Sources, Measurement, and Correction of Apparent Anisotropy in WCSB Seismic Interpretation

Apparent anisotropy in a seismic dataset arises from at least four distinct sources that contribute in varying proportions depending on the geological setting and the data acquisition and processing parameters. True rock anisotropy (η greater than 0) is the most physically meaningful source and arises from aligned clay minerals in shale (illite and smectite clay platelets aligned subparallel to bedding create faster horizontal P-wave propagation than vertical), fine-scale lamination below the seismic resolution limit (the long-wavelength effective medium of alternating thin layers has higher horizontal velocity than the arithmetic mean of the individual layer vertical velocities), and stress-induced crack closure (horizontal minimum-stress opening closes vertical micro-cracks and creates a vertical crack-free, fast-horizontal medium). In the Montney siltstone, all three mechanisms are active simultaneously, creating composite VTI anisotropy with η values of 0.05 to 0.10 across the formation that must be characterised by VSP measurement before accurate depth conversion is possible.

Structural dip contributes an apparent anisotropy to all CMP reflection data because the NMO velocity in a dipping-layer geometry is a function of both the true velocity and the reflector dip relative to the surface receiver spread azimuth. The dip effect is azimuthally asymmetric: receivers up-dip from the source observe shorter travel times than receivers at the same offset in the down-dip direction, creating a dip-direction moveout difference that the NMO velocity analysis software sees as an anisotropic moveout unless the velocity analysis is performed separately for each azimuth sector (azimuthal velocity analysis). In the Alberta Foothills, where structural dips of 15 to 35 degrees and complex fold geometries are combined with moderate true rock anisotropy in the Cretaceous shale sequences overlying the hydrocarbon-bearing reservoirs, the combined apparent anisotropy from dip and true rock anisotropy can cause NMO velocity overestimates of 8 to 20 percent, necessitating PSDM and anisotropic depth migration for reliable structural mapping.

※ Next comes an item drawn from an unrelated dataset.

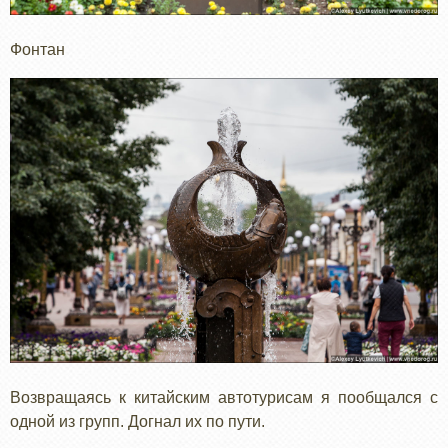
Фонтан
Возвращаясь к китайским автотурисам я пообщался с
одной из групп. Догнал их по пути.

Processing artifacts can contribute to apparent anisotropy through several mechanisms. Multiple reflections (primary reflection energy that has bounced between reflecting interfaces more than once) arrive at offset receivers at times that are different from the predicted primary NMO moveout, causing velocity analysis software to pick a false stacking velocity that partially stacks the multiple along with the primary. This false velocity is biased high (multiples move out faster than primaries for the same reflector depth), adding to the apparent anisotropy measured by comparing stacking velocity to VSP vertical velocity. Residual near-surface velocity variation (short-wavelength variations in the near-surface velocity field not accounted for in the static corrections) introduces a residual travel time moveout in the CMP gathers that mimics the pattern of anisotropic moveout. Modern processing flows include multiple attenuation (SRME, parabolic Radon demultiple), surface-consistent statics, and residual moveout correction steps specifically designed to remove these processing artifacts before the NMO velocity field is used in depth conversion or AVO analysis.